• [Exercise]: Reproduce every line of the data below without changing anything, and leave the pictures out of your answer.

• [Data]:

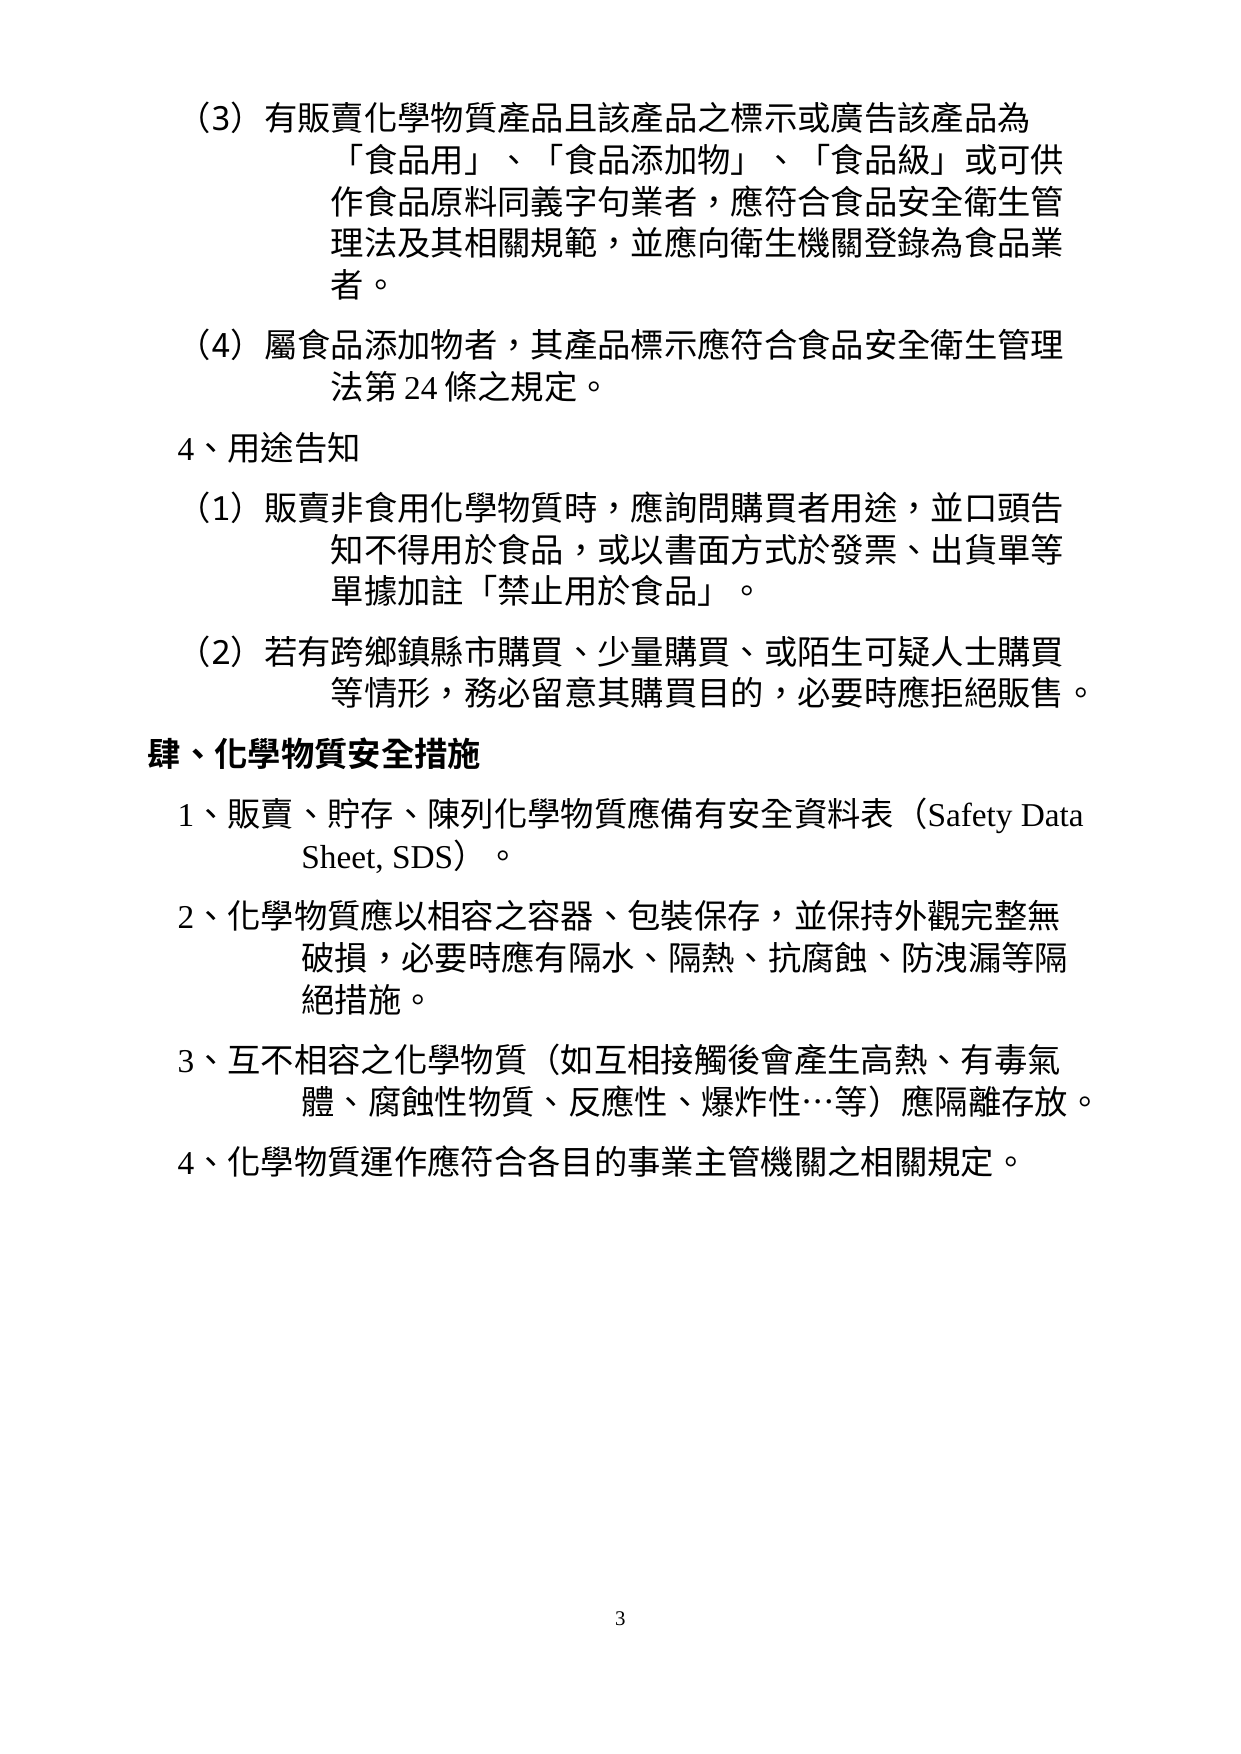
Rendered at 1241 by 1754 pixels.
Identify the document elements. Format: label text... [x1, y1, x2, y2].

list 販賣非食用化學物質時，應詢問購買者用途，並口頭告知不得用於食品，或以書面方式於發票、出貨單等單據加註「禁止用於食品」。 [177, 487, 1092, 612]
list 化學物質應以相容之容器、包裝保存，並保持外觀完整無破損，必要時應有隔水、隔熱、抗腐蝕、防洩漏等隔絕措施。 [177, 895, 1092, 1020]
list 用途告知 [177, 427, 1092, 468]
list 有販賣化學物質產品且該產品之標示或廣告該產品為「食品用」、「食品添加物」、「食品級」或可供作食品原料同義字句業者，應符合食品安全衛生管理法及其相關規範，並應向衛生機關登錄為食品業者。 [177, 97, 1092, 306]
list 販賣、貯存、陳列化學物質應備有安全資料表（Safety Data Sheet, SDS）。 [177, 793, 1092, 877]
list 化學物質安全措施 [148, 733, 1092, 774]
list 屬食品添加物者，其產品標示應符合食品安全衛生管理法第24條之規定。 [177, 324, 1092, 408]
list 互不相容之化學物質（如互相接觸後會產生高熱、有毒氣體、腐蝕性物質、反應性、爆炸性…等）應隔離存放。 [177, 1039, 1092, 1122]
list 若有跨鄉鎮縣市購買、少量購買、或陌生可疑人士購買等情形，務必留意其購買目的，必要時應拒絕販售。 [177, 631, 1092, 714]
list 化學物質運作應符合各目的事業主管機關之相關規定。 [177, 1141, 1092, 1183]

• [Complete answer]:
Rendered at 1241 by 1754 pixels.
Identify the document elements. Format: label text... [x1, y1, x2, y2].

list 販賣非食用化學物質時，應詢問購買者用途，並口頭告知不得用於食品，或以書面方式於發票、出貨單等單據加註「禁止用於食品」。 [177, 487, 1092, 612]
list 化學物質應以相容之容器、包裝保存，並保持外觀完整無破損，必要時應有隔水、隔熱、抗腐蝕、防洩漏等隔絕措施。 [177, 895, 1092, 1020]
list 用途告知 [177, 427, 1092, 468]
list 有販賣化學物質產品且該產品之標示或廣告該產品為「食品用」、「食品添加物」、「食品級」或可供作食品原料同義字句業者，應符合食品安全衛生管理法及其相關規範，並應向衛生機關登錄為食品業者。 [177, 97, 1092, 306]
list 販賣、貯存、陳列化學物質應備有安全資料表（Safety Data Sheet, SDS）。 [177, 793, 1092, 877]
list 化學物質安全措施 [148, 733, 1092, 774]
list 屬食品添加物者，其產品標示應符合食品安全衛生管理法第24條之規定。 [177, 324, 1092, 408]
list 互不相容之化學物質（如互相接觸後會產生高熱、有毒氣體、腐蝕性物質、反應性、爆炸性…等）應隔離存放。 [177, 1039, 1092, 1122]
list 若有跨鄉鎮縣市購買、少量購買、或陌生可疑人士購買等情形，務必留意其購買目的，必要時應拒絕販售。 [177, 631, 1092, 714]
list 化學物質運作應符合各目的事業主管機關之相關規定。 [177, 1141, 1092, 1183]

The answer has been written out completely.